If that how you think of people-- instrumentally, they're only good for what they can do for you-- then your morality is as far removed from Christian morality as an y trans activist's. I don't consider older people useless at all. There's a reason we have such long lives-- whether you think that God or evolution (or both) are behind that fact. I also suspect that people will be working later in life (that's already starting to happen), And the holy grail will be the extension of good health later into life, also not impossible and to some extent that has happened relative to earlier ages.
Besides, an older society is inherently more conservative (recall that the 60s-- the Baby Boomers' youth-- was easily our rowdiest and most radical time).
I don't agree with your point that we have been declining as a society, and certainly not since before I was born (that would 1967). I'm not a devotee of the myth of progress-- but on the other side I am also not a devotee of the myth of decline. Time is randomness-- *stuff* happens and we deal with as best we can. There's no real direction up or down. Just a tantalizing fractal pattern to time-- though it will tell you any lie it can get away with. And of course it's slowly killing us all.
But I guess you prefer a society of isolated sodomites.
That is not good for the future of our species. Since we are not going to colonize Mars any time soon, we are stuck with the finite resources of planet Earth. It would be more useful if China and India and Indonesia and Africa had a fertility decline than the West, but one way or the other it is desirable for there to be less people in the world. THERE ARE TOO MANY BILLIONS OF US. However misty eyed you get when you contemplate the divine injection to “be fruitful and multiply”, your reason should tell you that we have overdid it. Faith can be a good thing and, to a certain extent, is independent of reason, but faith should never be the enemy of reason.

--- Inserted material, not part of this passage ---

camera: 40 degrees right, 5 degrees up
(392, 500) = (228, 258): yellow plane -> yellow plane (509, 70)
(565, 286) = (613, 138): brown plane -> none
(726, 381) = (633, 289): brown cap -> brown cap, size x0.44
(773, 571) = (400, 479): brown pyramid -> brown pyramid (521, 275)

Again, I'm not denying that our civilization is in serious trouble, that educational standards are collapsing, the family structure caving in, or that there is a crisis of confidence in our institutions. All that is very definitely happening, and the consequences are bad now and will get worse. But I think it's ludicrous to argue that low birth rates are significantly contributing to these problems, or that they could be solved by continuing the unsustainable birth rates of the past century.

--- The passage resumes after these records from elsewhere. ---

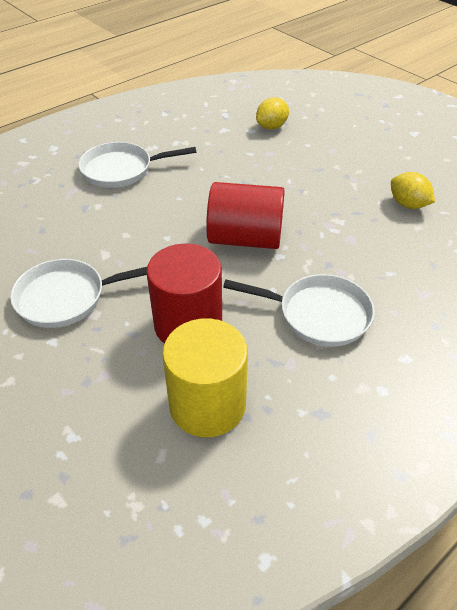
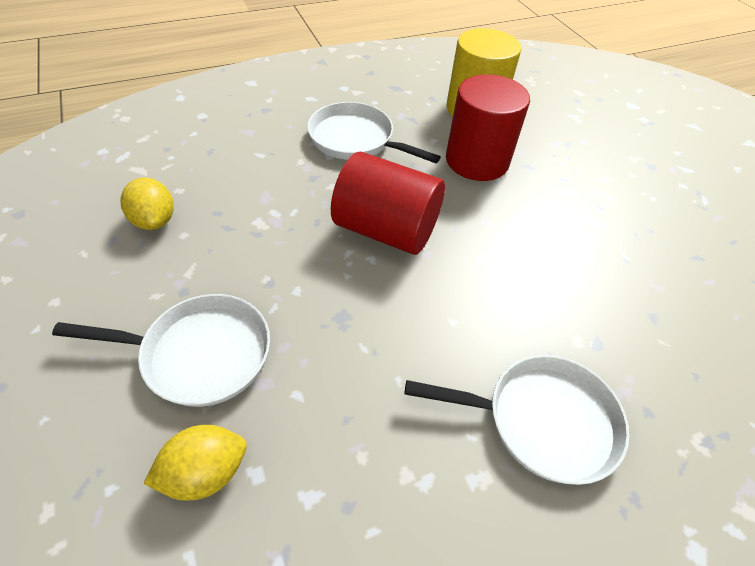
camera: 165 degrees left, 5 degrees up
(66, 297) = (598, 214): white pan -> white pan (200, 354)

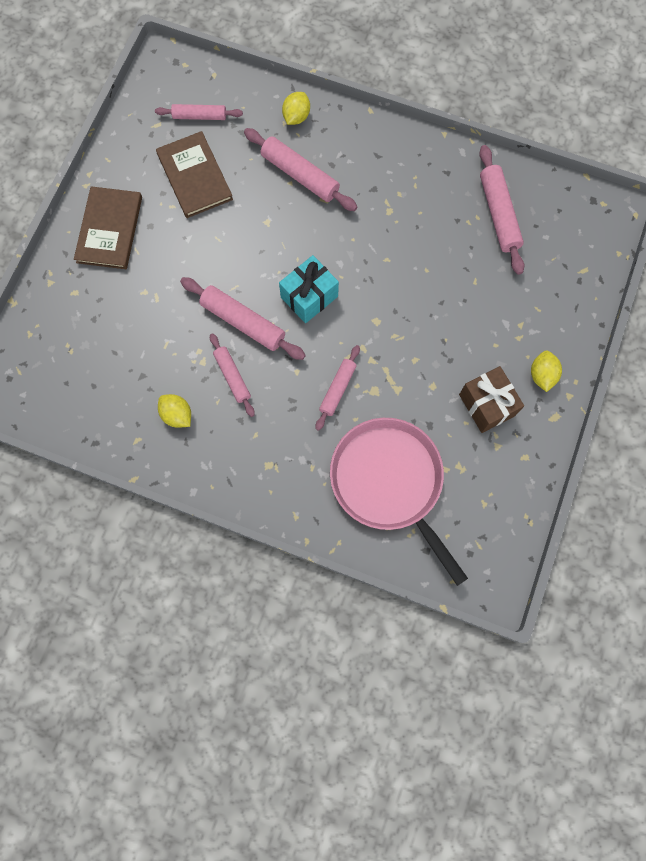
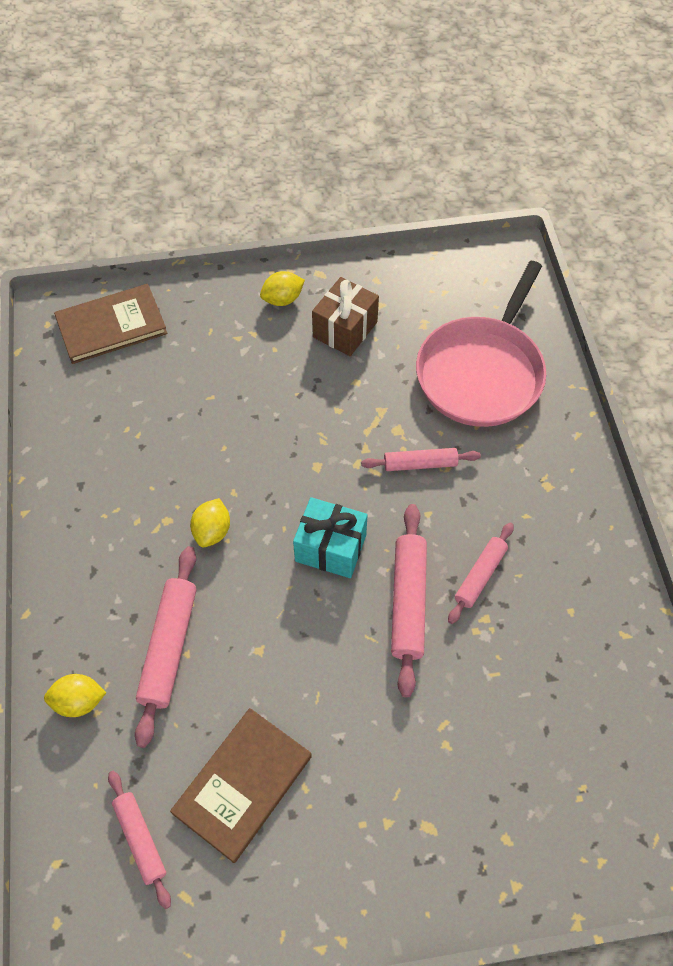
camera: 120 degrees left, 15 degrees down
(110, 229) = (389, 853): brown book -> brown book (111, 326)
(177, 415) = (565, 608): yellow lemon -> yellow lemon (212, 531)
(498, 214) = (112, 410): pink rolling pin -> none

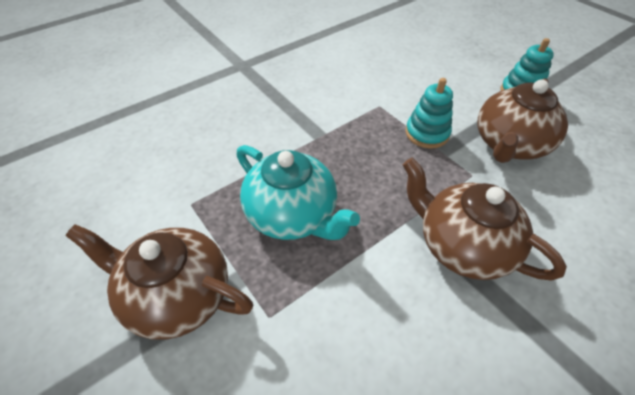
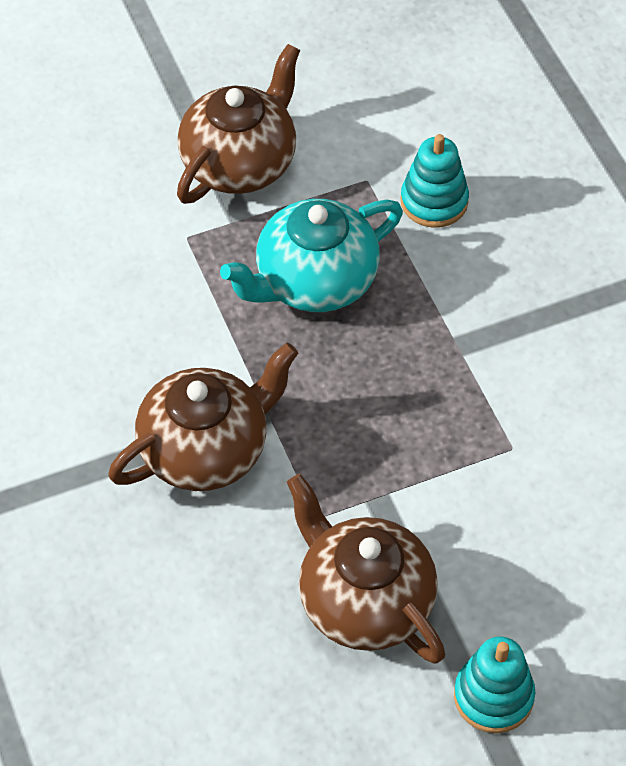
camera: 105 degrees right, 5 degrees up
(427, 133) = (423, 492): turquoise stacking toy -> turquoise stacking toy (434, 201)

When a society has about a birth rate of 1 rather than the 2.1 necessary for stability, the society becomes an inverted period, with the larger, older cohorts at the top.
If 1,000,000 people have 500,000 children and they have 250,000 children, and they have 125,000children, and they have 62,5000 children, and they have 31,250 children, and they have 15, 750 children the population goes from 1,750,000 to 875,000 to 437,500 to 218,000 as each older and larger cohort dies off.
Infrastructure and pensions designed for a stable or growing population will not be able to function.
Raising several children requires skills. I came from a family of five; my wife from a family of six. We had six children. Her brother had eight children; one of his daughters alone had ten children. We are all fairly conservative Catholics. I am in the Ordinariate and her brother is in Opus Dei.
My wife’s classmates from Wellesley area astonished at the size of our families. One, an only child, said she was planning a child, but was surprised to learn that a baby eats more than three times a day! My wife had twins, and sometimes spent about 10 hours a day nursing, until she got the twins to nurse about at the same time. A big family, like other worthwhile endeavors, takes a lot of work and self-sacrifice.
Whether the small populations of conservative Catholics, Orthodox Jews, Mormons, and Amish can make up for the lower birthrate among the secularized population, is uncertain. The key is the loosely defined evangelical population and then the Hispanic immigrants. Will they become secularized and cease to reproduce?
I don't know what you mean about infrastructure but we are going to have to tweak of we provide income support for the elderly. To some extent that will involve people working later in life-- and that requires a change in attitude among employers.